(Raw records)
********
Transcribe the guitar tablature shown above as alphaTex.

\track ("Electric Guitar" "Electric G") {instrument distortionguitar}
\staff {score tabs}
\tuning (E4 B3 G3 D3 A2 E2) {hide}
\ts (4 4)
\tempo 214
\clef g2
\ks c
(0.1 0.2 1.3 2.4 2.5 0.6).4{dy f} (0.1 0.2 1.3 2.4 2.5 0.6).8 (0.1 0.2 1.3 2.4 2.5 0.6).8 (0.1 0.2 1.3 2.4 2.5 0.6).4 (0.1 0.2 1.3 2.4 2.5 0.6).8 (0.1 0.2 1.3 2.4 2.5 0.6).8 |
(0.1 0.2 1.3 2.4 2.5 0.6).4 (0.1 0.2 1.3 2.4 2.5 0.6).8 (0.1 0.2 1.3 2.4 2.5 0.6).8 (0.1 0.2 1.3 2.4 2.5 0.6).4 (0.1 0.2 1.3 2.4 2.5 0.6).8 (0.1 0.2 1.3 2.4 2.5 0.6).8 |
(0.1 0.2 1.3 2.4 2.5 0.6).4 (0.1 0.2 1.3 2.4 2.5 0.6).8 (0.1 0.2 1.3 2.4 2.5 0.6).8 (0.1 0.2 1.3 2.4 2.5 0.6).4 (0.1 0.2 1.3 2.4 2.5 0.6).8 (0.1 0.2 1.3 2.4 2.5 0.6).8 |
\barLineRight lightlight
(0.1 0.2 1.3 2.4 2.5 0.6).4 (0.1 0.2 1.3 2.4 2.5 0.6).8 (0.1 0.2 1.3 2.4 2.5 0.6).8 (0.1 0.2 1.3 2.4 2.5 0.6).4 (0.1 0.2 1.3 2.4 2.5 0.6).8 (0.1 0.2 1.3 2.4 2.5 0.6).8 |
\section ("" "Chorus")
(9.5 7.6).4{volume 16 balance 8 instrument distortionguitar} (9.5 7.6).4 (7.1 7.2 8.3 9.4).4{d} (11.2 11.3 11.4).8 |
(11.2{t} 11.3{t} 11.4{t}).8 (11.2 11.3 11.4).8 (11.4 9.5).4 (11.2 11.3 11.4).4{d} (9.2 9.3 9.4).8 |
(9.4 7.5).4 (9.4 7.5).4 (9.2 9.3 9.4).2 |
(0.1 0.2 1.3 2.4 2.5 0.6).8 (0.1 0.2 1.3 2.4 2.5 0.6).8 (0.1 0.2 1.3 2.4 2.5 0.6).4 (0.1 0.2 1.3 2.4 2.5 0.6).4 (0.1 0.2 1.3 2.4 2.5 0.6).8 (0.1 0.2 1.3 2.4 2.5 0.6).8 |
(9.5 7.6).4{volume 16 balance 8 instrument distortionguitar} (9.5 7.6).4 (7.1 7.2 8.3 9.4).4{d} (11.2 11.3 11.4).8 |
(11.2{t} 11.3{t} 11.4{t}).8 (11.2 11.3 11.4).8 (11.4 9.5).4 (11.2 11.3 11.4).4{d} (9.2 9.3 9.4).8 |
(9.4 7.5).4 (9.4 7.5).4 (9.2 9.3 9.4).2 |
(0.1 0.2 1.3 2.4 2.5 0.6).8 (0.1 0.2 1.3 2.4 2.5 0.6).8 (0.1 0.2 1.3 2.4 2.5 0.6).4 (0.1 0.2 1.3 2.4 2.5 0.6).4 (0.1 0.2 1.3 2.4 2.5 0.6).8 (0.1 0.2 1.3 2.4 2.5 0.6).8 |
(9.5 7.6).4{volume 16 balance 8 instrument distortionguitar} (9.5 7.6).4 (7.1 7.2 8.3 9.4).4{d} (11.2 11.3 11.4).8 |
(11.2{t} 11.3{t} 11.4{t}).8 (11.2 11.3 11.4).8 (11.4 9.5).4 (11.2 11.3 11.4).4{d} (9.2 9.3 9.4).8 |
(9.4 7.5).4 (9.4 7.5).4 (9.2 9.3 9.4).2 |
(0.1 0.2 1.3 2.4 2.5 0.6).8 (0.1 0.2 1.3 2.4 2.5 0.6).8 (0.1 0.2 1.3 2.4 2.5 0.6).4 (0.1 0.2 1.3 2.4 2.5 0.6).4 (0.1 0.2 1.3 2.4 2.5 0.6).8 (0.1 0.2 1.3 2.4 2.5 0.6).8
********
## REQUEST
Find every line in the data above that contains the word "alphaTex", and copy each one out.

## EXERCISE OUTPUT
Transcribe the guitar tablature shown above as alphaTex.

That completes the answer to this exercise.